> [Work required]
For this exercise, print only the lines from the one containing "blue hard hat" through the end of the material below, exactly as given.

> [Provided data]
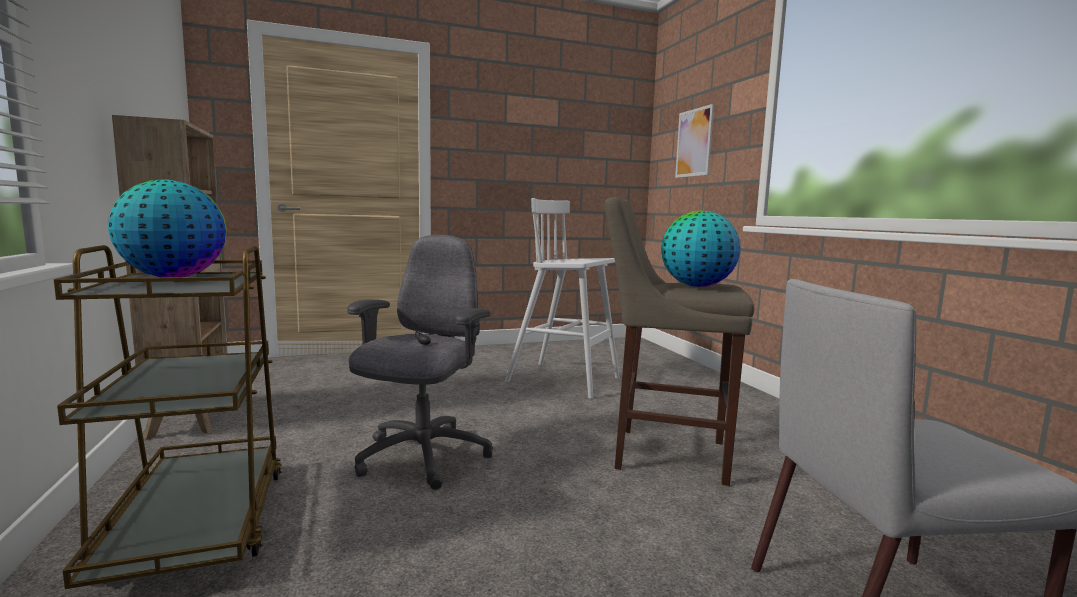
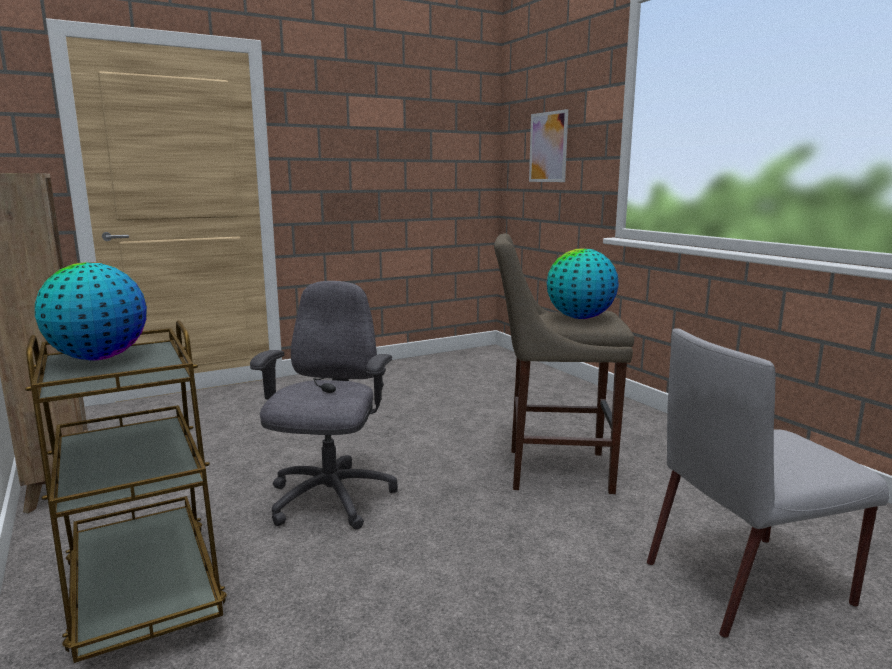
camera: 10 degrees left, 5 degrees up
white stool [505,198,620,399] -> none

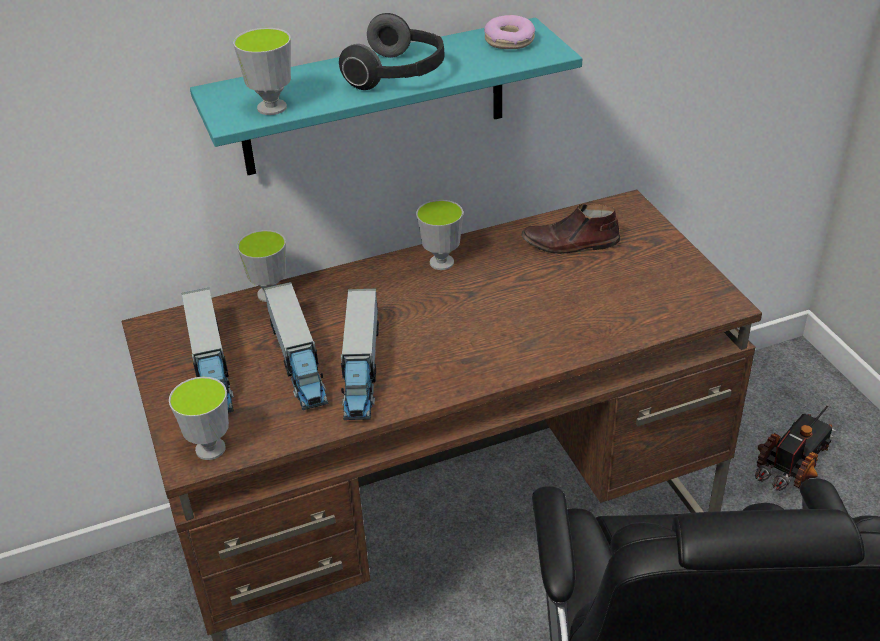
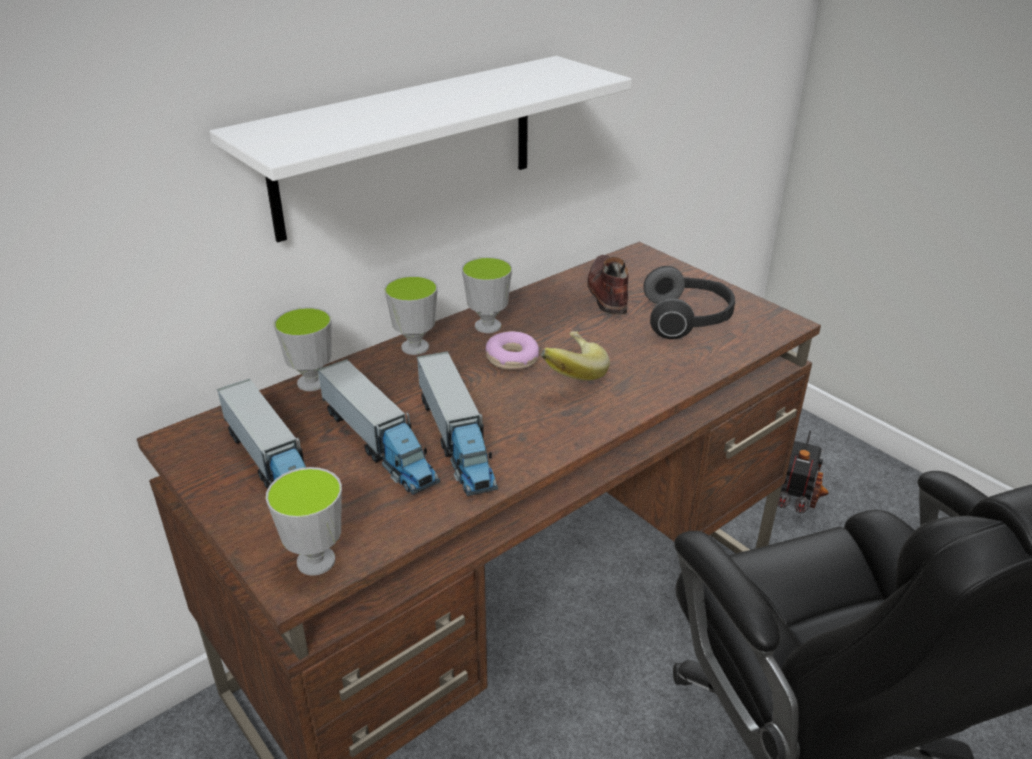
camera: 20 degrees left, 5 degrees down
turquoise shelf [190,18,582,175] -> white shelf [209,56,632,242]
cup [233,28,291,115] -> cup moved to [384,276,438,355]
headphones [339,13,444,90] -> headphones moved to [643,266,735,339]
donut [484,15,535,49] -> donut moved to [486,331,539,370]
brown shoe [521,204,620,254] -> brown shoe turned 105 degrees clockwise [587,255,628,315]
none -> banana [541,332,610,381]

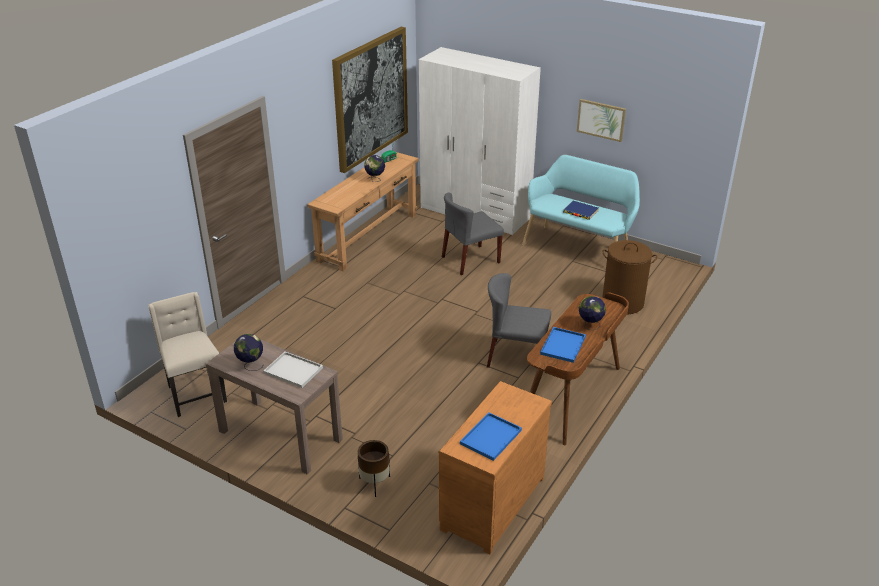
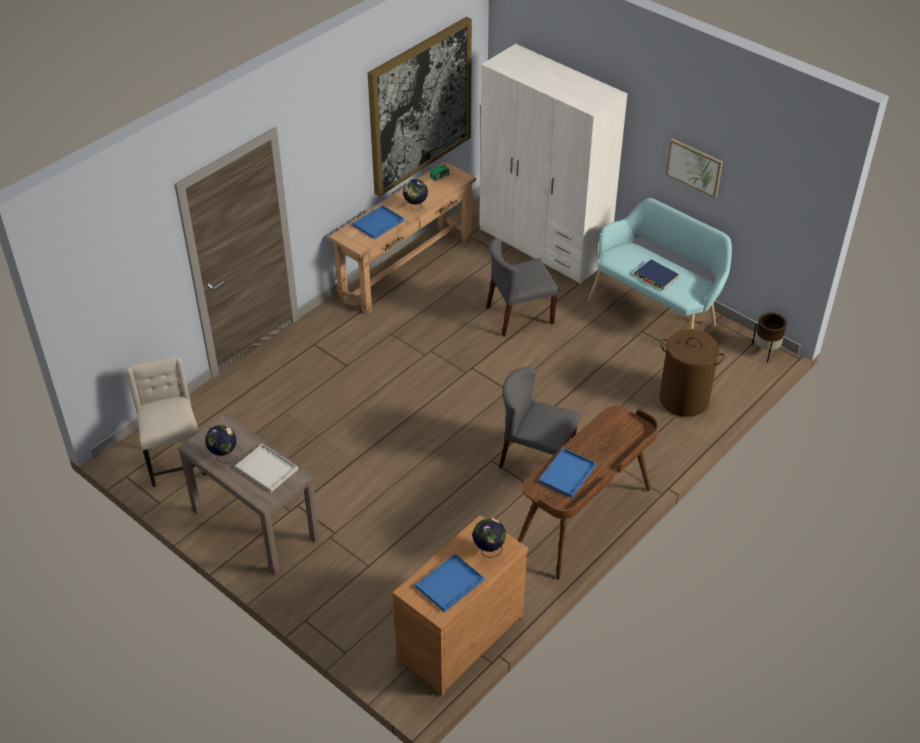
camera: 10 degrees right, 10 degrees up
brown planter [358,440,390,497] -> brown planter moved to [751,312,787,363]
globe [579,296,606,330] -> globe moved to [472,518,506,558]
none -> blue tray [353,205,404,239]

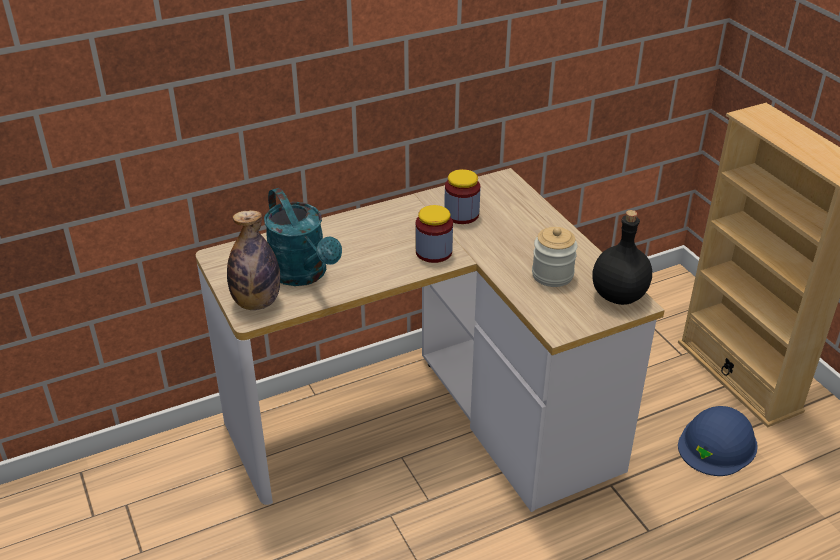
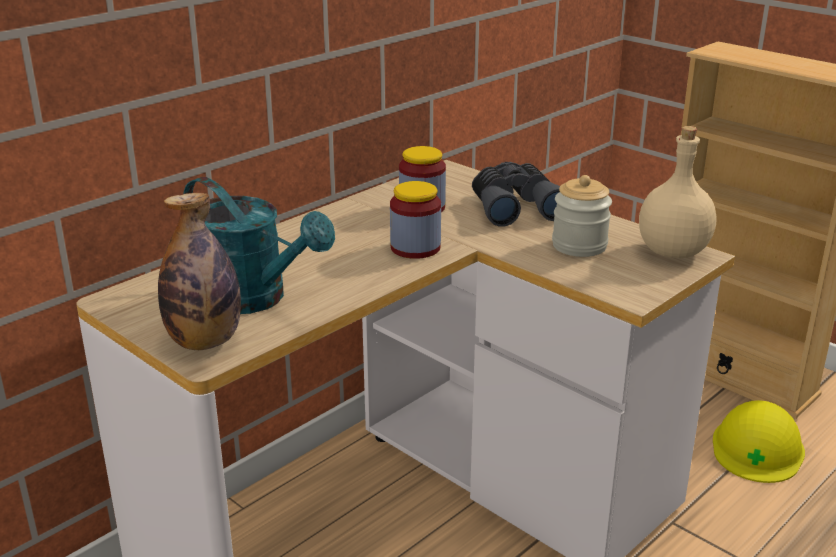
camera: 20 degrees left, 10 degrees down
black bottle [592,210,652,305] -> beige bottle [639,126,716,258]
blue hard hat [678,406,758,476] -> yellow hard hat [713,400,805,483]
none -> grey binoculars [472,162,560,227]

> [Task output]
blue hard hat [678,406,758,476] -> yellow hard hat [713,400,805,483]
none -> grey binoculars [472,162,560,227]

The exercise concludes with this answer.